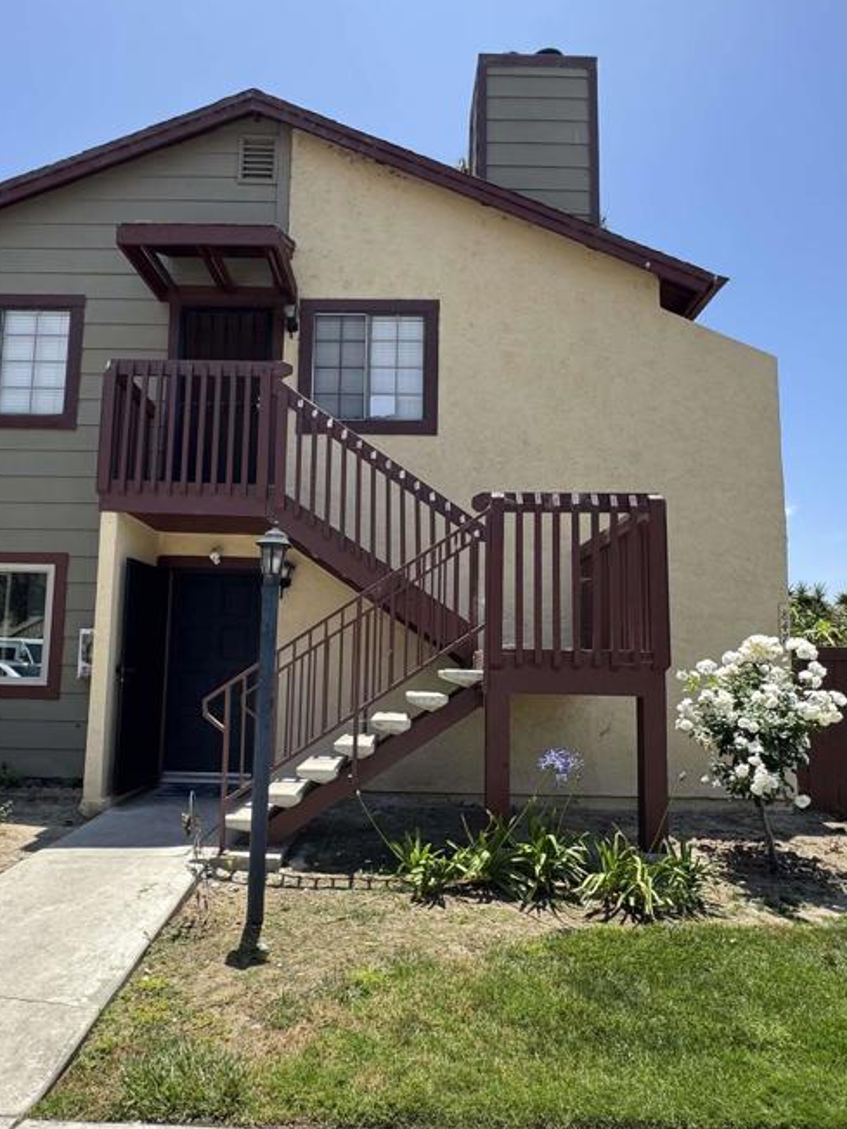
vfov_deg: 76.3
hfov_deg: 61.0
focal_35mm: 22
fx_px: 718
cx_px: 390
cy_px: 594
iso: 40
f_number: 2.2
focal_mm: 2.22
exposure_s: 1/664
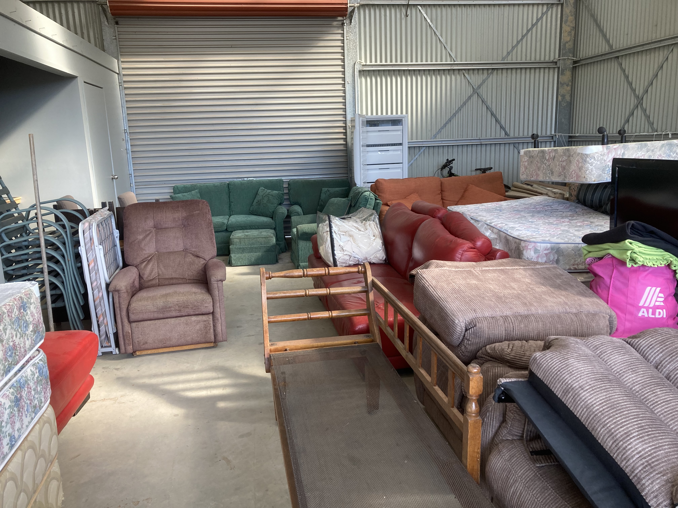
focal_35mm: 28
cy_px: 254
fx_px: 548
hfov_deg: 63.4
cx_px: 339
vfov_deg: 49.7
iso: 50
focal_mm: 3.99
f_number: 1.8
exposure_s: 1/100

---

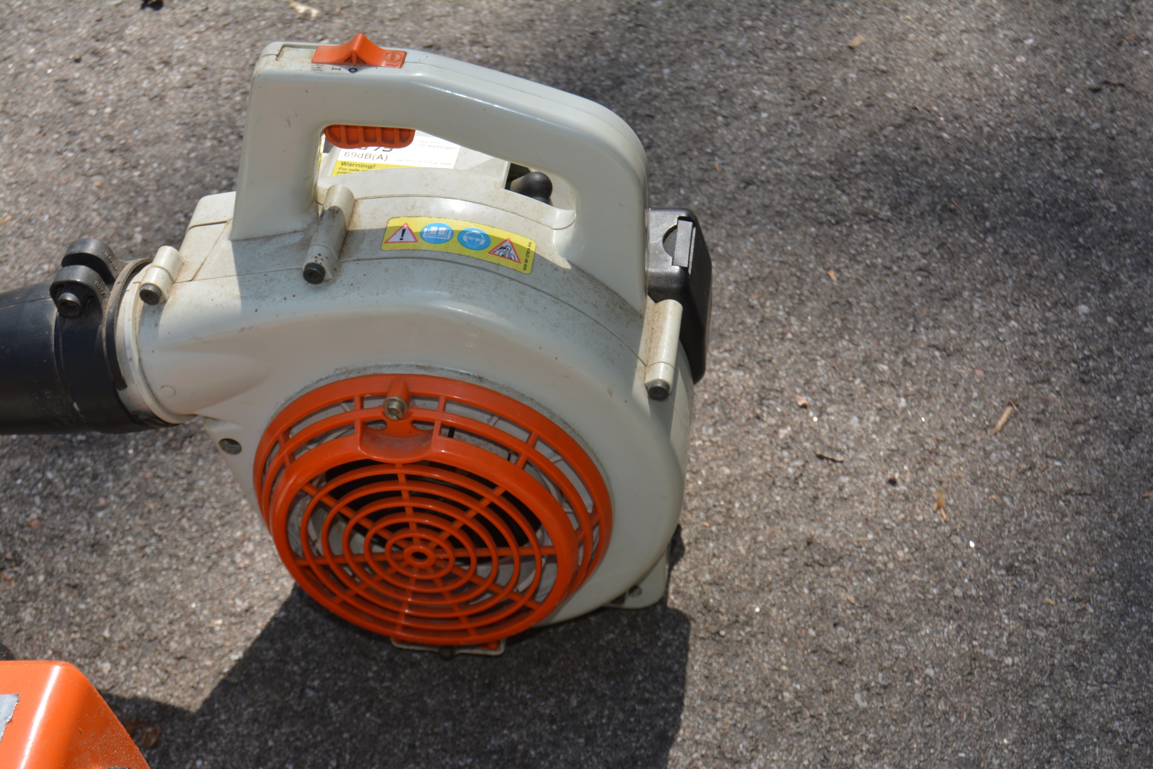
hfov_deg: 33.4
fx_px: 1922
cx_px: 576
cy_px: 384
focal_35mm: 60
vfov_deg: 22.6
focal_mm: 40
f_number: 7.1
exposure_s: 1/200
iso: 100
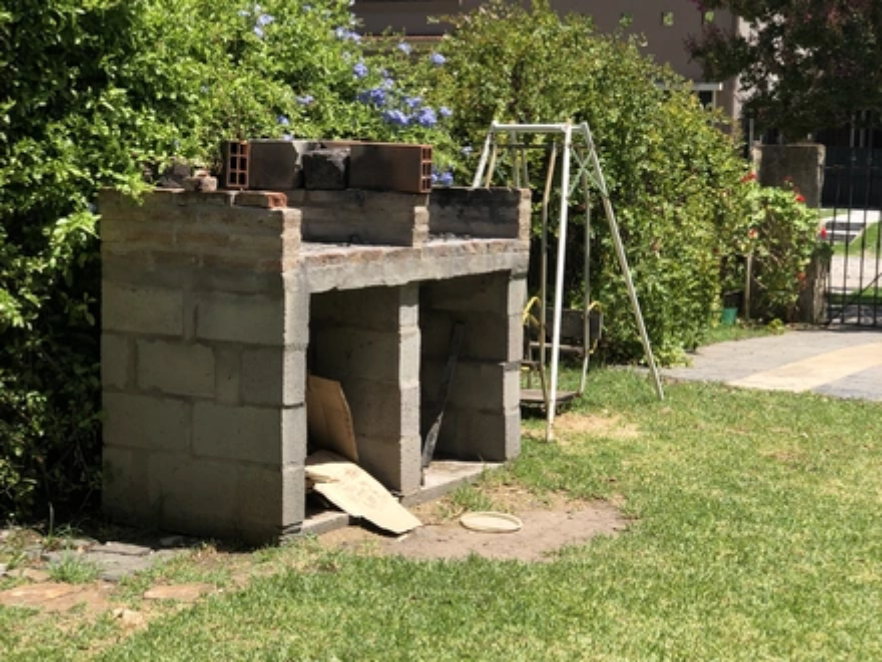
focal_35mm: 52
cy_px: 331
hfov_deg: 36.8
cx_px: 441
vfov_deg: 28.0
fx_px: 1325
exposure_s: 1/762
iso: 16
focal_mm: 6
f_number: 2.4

- What to do: Your output should be the lines above from the one that contains "exposure_s: 1/200" through the one that contains "f_number: 2.4", word for word, with pictures left out.

- Expected output:
exposure_s: 1/200
iso: 100
focal_35mm: 52
cy_px: 331
hfov_deg: 36.8
cx_px: 441
vfov_deg: 28.0
fx_px: 1325
exposure_s: 1/762
iso: 16
focal_mm: 6
f_number: 2.4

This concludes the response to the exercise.